FlagDefaultDescription
-e / --expFileExpressionData.csvFull expression matrix (genes × cells). Rows are genes (index column), columns are cells.
-g / --geneOrderingFileGeneOrdering.csvGene ordering file indexed by gene name. First column must be a p-value; second column (optional) is per-gene variance used when --sort-variance is active.
-f / --netFile(omit to skip)Ground truth network CSV with Gene1 and Gene2 columns. When provided, the network is filtered to the retained gene set, self-loops and duplicate edges are removed, and the result is written alongside the expression output.
-i / --TFFilehuman-tfs.csvSingle-column CSV of transcription factor names. Used to force-include significantly varying TFs regardless of the non-TF gene count limit.
-p / --pVal0.01Nominal p-value cutoff. Genes with a p-value at or above this threshold are excluded. Set to 0 to disable p-value filtering entirely.
-n / --numGenes500Number of non-TF genes to include after TFs have been separated out.
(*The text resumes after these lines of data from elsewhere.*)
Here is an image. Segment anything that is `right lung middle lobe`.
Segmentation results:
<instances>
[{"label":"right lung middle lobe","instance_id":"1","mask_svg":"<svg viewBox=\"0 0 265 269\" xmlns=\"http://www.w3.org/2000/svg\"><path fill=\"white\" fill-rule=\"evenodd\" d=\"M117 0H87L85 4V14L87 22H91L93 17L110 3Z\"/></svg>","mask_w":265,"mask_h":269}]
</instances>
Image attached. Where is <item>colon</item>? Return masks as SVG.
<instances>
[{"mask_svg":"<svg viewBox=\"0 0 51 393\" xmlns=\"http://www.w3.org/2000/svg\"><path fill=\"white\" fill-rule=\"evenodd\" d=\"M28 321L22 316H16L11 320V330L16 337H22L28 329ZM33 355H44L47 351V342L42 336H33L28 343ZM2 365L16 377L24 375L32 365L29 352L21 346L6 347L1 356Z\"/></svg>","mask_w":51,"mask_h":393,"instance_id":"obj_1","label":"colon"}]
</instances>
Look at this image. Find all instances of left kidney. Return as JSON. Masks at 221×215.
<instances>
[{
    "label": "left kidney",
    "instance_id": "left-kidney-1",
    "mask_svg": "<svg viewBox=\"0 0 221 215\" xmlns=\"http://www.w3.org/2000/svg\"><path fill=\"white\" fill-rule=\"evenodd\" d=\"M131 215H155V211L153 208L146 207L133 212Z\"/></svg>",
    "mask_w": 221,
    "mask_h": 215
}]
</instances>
Set to 0 to include TFs only.
-o / --outPrefixBL-Prefix for output filenames. Outputs are written as <prefix>-ExpressionData.csv and <prefix>-network.csv.
-c / --BFcorrenabledApply Bonferroni correction to the p-value cutoff (divides -p by the number of tested genes). Disable with --no-BFcorr.
-t / --TFsenabledForce-include all TFs that pass the p-value cutoff, regardless of the -n gene count limit. Disable with --no-TFs.
-s / --sort-varianceenabledSelect the top -n non-TF genes by variance (highest first). Disable with --no-sort-variance to select by p-value rank instead.

Gene selection logic

  1. Genes in the ordering file that are absent from the expression matrix are warned about and dropped.
  2. The ordering file is sorted by p-value (ascending) and filtered to genes below the cutoff (Bonferroni-corrected if enabled).
  3. If --TFs is set, TFs that pass the cutoff are separated from the non-TF pool and kept unconditionally.
  4. Up to -n non-TF genes are selected — by variance (default) or by p-value rank.
  5. The final gene set is the union of the selected non-TF genes and the retained TFs, sorted alphabetically.

Supported Algorithms

AlgorithmDefault imageRunner file
GENIE3grnbeeline/arboreto:baseBLRun/genie3Runner.py
GRISLIgrnbeeline/grisli:baseBLRun/grisliRunner.py
GRNBOOST2grnbeeline/arboreto:baseBLRun/grnboost2Runner.py
GRNVBEMgrnbeeline/grnvbem:baseBLRun/grnvbemRunner.py
JUMP3jump3:baseBLRun/jump3Runner.py
LEAPgrnbeeline/leap:baseBLRun/leapRunner.py
PEARSONlocalBLRun/pearsonRunner.py
PIDCgrnbeeline/pidc:baseBLRun/pidcRunner.py
PPCORgrnbeeline/ppcor:baseBLRun/ppcorRunner.py
SCODEgrnbeeline/scode:baseBLRun/scodeRunner.py
SCRIBEgrnbeeline/scribe:baseBLRun/scribeRunner.py
SCSGLscsgl:baseBLRun/scsglRunner.py
SINCERITIESgrnbeeline/sincerities:baseBLRun/sinceritiesRunner.py
SINGEgrnbeeline/singe:0.4.1BLRun/singeRunner.py

Citation

If you use BEELINE in your research, please cite:

Pratapa, A., Jalihal, A.P., Law, J.N., Bharadwaj, A., Murali, T.M. (2020) "Benchmarking algorithms for gene regulatory network inference from single-cell transcriptomic data." Nature Methods, 17, 147–154.


Directory Structure

.
├── BLRunner.py             # Entry point: run algorithms
├── BLEvaluator.py          # Entry point: evaluate results
├── BLPlotter.py            # Entry point: generate plots
├── BLRun/                  # Algorithm runner classes
├── BLEval/                 # Evaluation metric implementations
├── BLPlot/                 # Plot generation implementations
├── config-files/           # YAML configuration files
├── inputs/                 # Input datasets
├── outputs/                # Algorithm outputs (mirrors inputs/ structure)
└── utils/
    ├── generateExpInputs.py    # Utility: filter expression data and network for a gene subset
    ├── initialize.sh           # Pull or build Docker images
    ├── setupAnacondaVENV.sh    # Create/update BEELINE conda environment
    └── environment.yml         # Conda environment specification

Use of Generative AI

For BEELINE v1.1, we prepared portions of this codebase and documentation with assistance from Claude Sonnet 4.6, an AI assistant developed by Anthropic. The authors have reviewed and approved all content and take full responsibility for its accuracy.